Silent Spring.

AuthorAmes, Bruce N.

Rachel Carson's Silent Spring (1962) became the inspiration for the environmental movement. Its elegant prose expressed passionate outrage at the ravaging of beautiful, unspoiled nature by man. Its frightening message was that we are all being injured by deadly poisons (DDT and other pesticides) put out by a callous chemical industry. This message was snapped up by intellectuals, and the book sold over a million copies. Many organizations have sprung up to spread Carson's message.

Rachel Carson set the style for environmentalism. Exaggeration and omission of pertinent contradictory evidence are acceptable for the holy cause.

The book starts with a romanticized vision of a world in harmony, followed by a horror story of an "evil spell that settled on the community: mysterious maladies swept the flocks of chickens; the cattle and sheep sickened and died....Children...would be stricken and die within a few hours....The few birds seen anywhere were moribund...and could not fly....a white granular powder...had fallen like snow upon the roofs and the lawns, the fields and the streams."

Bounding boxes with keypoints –
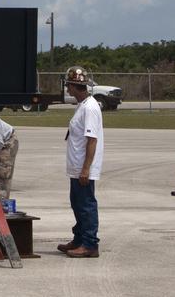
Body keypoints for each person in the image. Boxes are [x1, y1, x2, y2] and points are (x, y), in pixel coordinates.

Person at [59, 65, 104, 259]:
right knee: (77, 204)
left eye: (69, 85)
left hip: (83, 168)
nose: (67, 89)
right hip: (76, 167)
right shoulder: (83, 106)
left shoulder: (91, 108)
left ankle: (90, 244)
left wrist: (86, 169)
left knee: (86, 205)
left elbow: (92, 140)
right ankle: (78, 239)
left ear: (75, 86)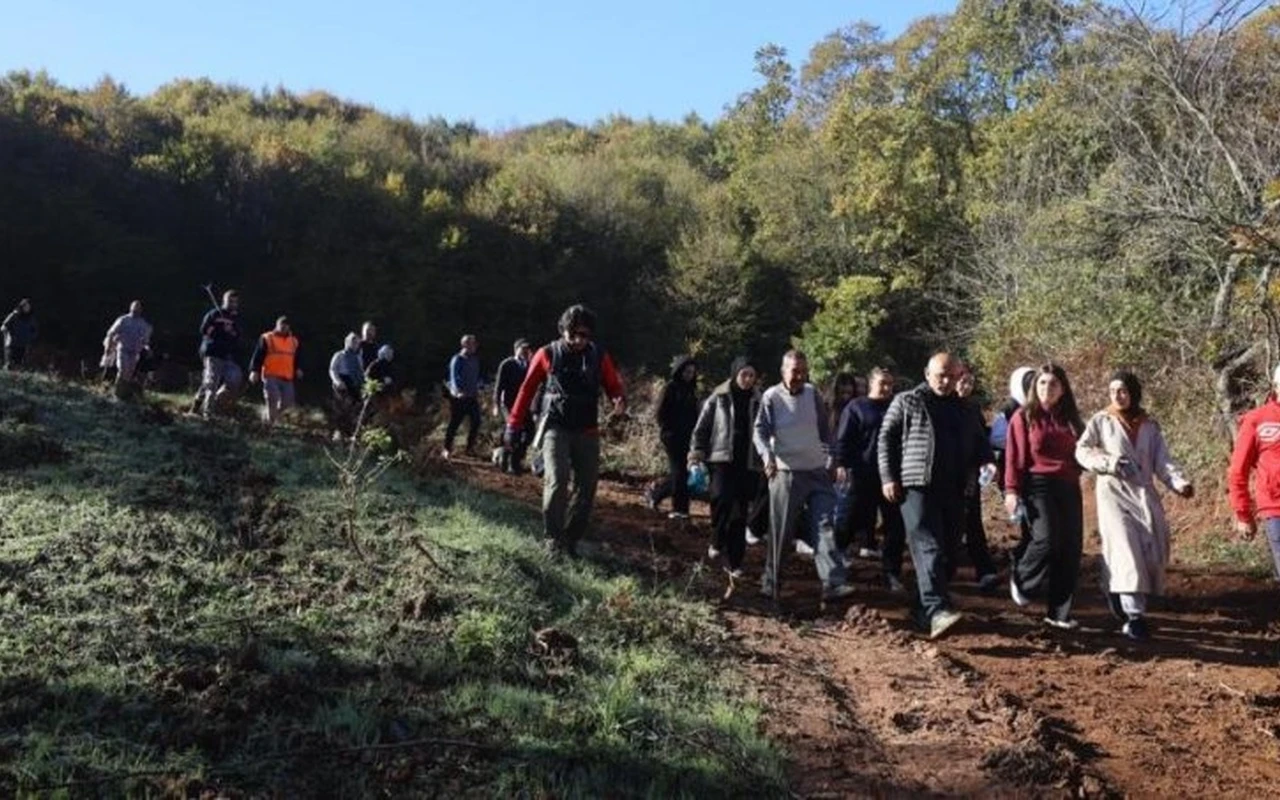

PROBLEMS TO SOLVE –
[1] In the Silent Spring piece, list every place where the white granular powder is said to have fallen.
[2] Please carry on the Silent Spring piece from its last sentence, writing one or two more paragraphs.

RESULTS –
[1] roofs, lawns, fields, streams

[2]
The powder was DDT, which actually saved tens of millions of lives, more than any substance in history, with the possible exception of antibiotics. The benefits of DDT were omitted from the book. Silent Spring said the American robin was "on the verge of extinction," yet Roger Tory Peterson (the dean of American ornithologists) said it was the most numerous bird on the continent. DDT was highly toxic to mosquitoes but of very low toxicity to honey bees and higher animals. In the Third World, DDT saved the lives of millions of children who otherwise would have been exposed to malaria and other insect-borne diseases.

DDT displaced the more toxic and persistent lead arsenate. DDT was the first of a series of synthetic agricultural chemicals that have advanced public health by increasing the supply and reducing the price of fruits and...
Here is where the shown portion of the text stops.